My error,   mistook the TDi meaning it had an engine management on board. Yes you should feel the pulling power of the turbo coming in around the 1800 revs mark.If my memory serves me better today I seem to think that a mechanical pump is adjustable or at least can be recalibrated.But my initial thoughts when reading your post led me to suspect the turbo, but your mileage is low and it could be just a hose split of punctured.
Not sure where you are based but there must be a disel specialist near you.
I do know an excellent one in Hove Sussex.did all the taxi's.
cabby


----------



## pejoy (Sep 14, 2008)

Thanks guys.Can anyone recommend a good garage i could go to who is familiar with these engines. I'v tried phoning three fiat garages and they only really seem to know the modern engines.

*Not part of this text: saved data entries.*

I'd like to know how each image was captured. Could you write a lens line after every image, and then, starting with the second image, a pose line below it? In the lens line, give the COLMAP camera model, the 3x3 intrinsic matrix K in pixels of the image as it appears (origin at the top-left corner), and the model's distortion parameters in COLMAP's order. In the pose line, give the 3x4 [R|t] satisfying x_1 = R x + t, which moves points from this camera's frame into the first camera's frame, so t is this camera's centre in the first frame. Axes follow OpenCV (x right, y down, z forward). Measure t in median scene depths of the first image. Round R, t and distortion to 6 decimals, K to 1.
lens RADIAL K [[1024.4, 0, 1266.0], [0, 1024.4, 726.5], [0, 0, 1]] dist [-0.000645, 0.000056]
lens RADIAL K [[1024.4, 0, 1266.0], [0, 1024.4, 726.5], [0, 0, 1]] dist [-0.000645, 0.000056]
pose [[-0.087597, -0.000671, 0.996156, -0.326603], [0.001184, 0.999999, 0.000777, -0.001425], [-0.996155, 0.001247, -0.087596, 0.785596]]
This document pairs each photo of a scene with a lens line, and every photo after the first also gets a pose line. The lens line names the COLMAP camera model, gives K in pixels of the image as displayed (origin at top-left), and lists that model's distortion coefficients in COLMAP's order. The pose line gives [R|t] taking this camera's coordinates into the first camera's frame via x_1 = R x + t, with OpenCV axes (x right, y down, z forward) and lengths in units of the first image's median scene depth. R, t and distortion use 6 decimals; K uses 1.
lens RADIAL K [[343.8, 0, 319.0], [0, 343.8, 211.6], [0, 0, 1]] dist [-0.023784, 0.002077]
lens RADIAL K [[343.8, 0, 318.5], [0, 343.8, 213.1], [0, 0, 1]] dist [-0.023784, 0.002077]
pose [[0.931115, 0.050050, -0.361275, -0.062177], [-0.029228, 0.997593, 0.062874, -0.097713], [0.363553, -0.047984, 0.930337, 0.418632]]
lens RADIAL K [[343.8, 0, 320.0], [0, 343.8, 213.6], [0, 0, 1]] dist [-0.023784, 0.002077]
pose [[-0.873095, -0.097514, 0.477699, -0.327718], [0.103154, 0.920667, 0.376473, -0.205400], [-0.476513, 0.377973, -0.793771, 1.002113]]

Cabby...Do you have a phone number for the one you recommended.
Thank.
P.


----------



## locovan (Oct 17, 2007)

pejoy said:


> Thanks guys.Can anyone recommend a good garage i could go to who is familiar with these engines. I'v tried phoning three fiat garages and they only really seem to know the modern engines.
> 
> Cabby...Do you have a phone number for the one you recommended.
> Thank.
> P.


Err Im a girl-- :lol: :lol: 
I do hope you get this problem sorted and let us know what happens and the cost as you never know when my old girl might fail us. :wink:


----------



## eddied (May 9, 2005)

Ciao, I used to have one of these. Just a thought- the jubilee clip clamping one of the turbo hoses wouldoften come loose, and need either tightening or replacing. Usually happened on a motorway or the approach to a long incline? Have a look at yours; if they do work loose power loss is very noticeable.
saluti,
eddied


----------



## cabby (May 14, 2005)

Sorry for delay, Automatine Diesel, located in Hove Sussex BN3 4QR.
01273 415296. don't be put off by the name, this goes back generations.

cabby


----------



## Rabbiteer (Dec 25, 2008)

Try a weighbridge. 
Upto about 50mph it how much weight you are moving that matters. 
If engine and gear ratios are the same you can compare perfomance any make.
Proper servicing can pay dividends too, as they spot leaky pipes and other mechanical nasties.


----------



## OllyHughes (May 19, 2009)

Hi Pejoy 
Was going to tell you about 'Van Aken' and how they did a little bit of magic on my 1997 2.5 td Ducato in exchange for a little money, but on checking their website I find they have go out of business, Which is a shame because they really put life into my old girl. 
Hey ho thats progress for you 

Olly


----------